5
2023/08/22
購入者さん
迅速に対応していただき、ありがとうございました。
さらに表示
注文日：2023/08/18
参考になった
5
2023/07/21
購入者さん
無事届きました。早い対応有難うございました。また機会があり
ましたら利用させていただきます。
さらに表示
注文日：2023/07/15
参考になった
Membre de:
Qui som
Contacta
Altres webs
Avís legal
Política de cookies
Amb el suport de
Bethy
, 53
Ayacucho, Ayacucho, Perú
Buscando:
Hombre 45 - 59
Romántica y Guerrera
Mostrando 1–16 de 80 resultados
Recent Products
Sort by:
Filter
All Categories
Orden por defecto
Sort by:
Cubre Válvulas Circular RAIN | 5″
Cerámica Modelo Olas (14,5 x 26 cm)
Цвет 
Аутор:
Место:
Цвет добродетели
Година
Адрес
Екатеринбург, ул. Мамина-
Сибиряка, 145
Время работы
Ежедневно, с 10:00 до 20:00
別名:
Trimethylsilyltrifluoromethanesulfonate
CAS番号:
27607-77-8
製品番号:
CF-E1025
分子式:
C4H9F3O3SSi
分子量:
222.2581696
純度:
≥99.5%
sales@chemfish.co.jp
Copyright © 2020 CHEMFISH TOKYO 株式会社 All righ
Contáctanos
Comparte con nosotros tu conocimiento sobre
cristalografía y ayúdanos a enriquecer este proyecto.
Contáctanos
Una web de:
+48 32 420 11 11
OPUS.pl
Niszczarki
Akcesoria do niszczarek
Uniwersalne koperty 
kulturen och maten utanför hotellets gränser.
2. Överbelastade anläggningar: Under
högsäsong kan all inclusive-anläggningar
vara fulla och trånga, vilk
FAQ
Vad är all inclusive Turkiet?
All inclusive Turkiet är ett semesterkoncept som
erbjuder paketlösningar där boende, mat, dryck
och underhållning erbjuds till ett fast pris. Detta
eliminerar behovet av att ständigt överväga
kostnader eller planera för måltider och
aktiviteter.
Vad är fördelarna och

════

# Work instructions
Exactly reproduce the lines that run from the line with "Copyright © 2020 CHEMFISH TOKYO 株式会社 All righ" through the last line of the records, inclusive.

# Answer below
Copyright © 2020 CHEMFISH TOKYO 株式会社 All righ
Contáctanos
Comparte con nosotros tu conocimiento sobre
cristalografía y ayúdanos a enriquecer este proyecto.
Contáctanos
Una web de:
+48 32 420 11 11
OPUS.pl
Niszczarki
Akcesoria do niszczarek
Uniwersalne koperty 
kulturen och maten utanför hotellets gränser.
2. Överbelastade anläggningar: Under
högsäsong kan all inclusive-anläggningar
vara fulla och trånga, vilk
FAQ
Vad är all inclusive Turkiet?
All inclusive Turkiet är ett semesterkoncept som
erbjuder paketlösningar där boende, mat, dryck
och underhållning erbjuds till ett fast pris. Detta
eliminerar behovet av att ständigt överväga
kostnader eller planera för måltider och
aktiviteter.
Vad är fördelarna och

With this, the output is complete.